- **GIVEN DATA**
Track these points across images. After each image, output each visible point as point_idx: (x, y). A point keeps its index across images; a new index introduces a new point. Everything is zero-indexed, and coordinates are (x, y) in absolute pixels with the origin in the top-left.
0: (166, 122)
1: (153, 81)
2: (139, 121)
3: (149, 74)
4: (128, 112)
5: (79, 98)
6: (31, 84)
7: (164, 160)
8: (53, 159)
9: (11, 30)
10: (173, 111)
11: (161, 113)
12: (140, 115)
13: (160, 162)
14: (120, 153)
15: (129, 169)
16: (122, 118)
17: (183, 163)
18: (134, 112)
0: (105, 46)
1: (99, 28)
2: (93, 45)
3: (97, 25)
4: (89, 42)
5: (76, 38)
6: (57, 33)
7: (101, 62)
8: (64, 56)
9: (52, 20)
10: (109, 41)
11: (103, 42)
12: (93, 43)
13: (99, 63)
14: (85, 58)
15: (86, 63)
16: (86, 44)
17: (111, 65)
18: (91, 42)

- **TASK DIRECTIONS**
Copy out all of the records above word for word, with every line and number unchanged.

- **EXERCISE RESPONSE**
Track these points across images. After each image, output each visible point as point_idx: (x, y). A point keeps its index across images; a new index introduces a new point. Everything is zero-indexed, and coordinates are (x, y) in absolute pixels with the origin in the top-left.
0: (166, 122)
1: (153, 81)
2: (139, 121)
3: (149, 74)
4: (128, 112)
5: (79, 98)
6: (31, 84)
7: (164, 160)
8: (53, 159)
9: (11, 30)
10: (173, 111)
11: (161, 113)
12: (140, 115)
13: (160, 162)
14: (120, 153)
15: (129, 169)
16: (122, 118)
17: (183, 163)
18: (134, 112)
0: (105, 46)
1: (99, 28)
2: (93, 45)
3: (97, 25)
4: (89, 42)
5: (76, 38)
6: (57, 33)
7: (101, 62)
8: (64, 56)
9: (52, 20)
10: (109, 41)
11: (103, 42)
12: (93, 43)
13: (99, 63)
14: (85, 58)
15: (86, 63)
16: (86, 44)
17: (111, 65)
18: (91, 42)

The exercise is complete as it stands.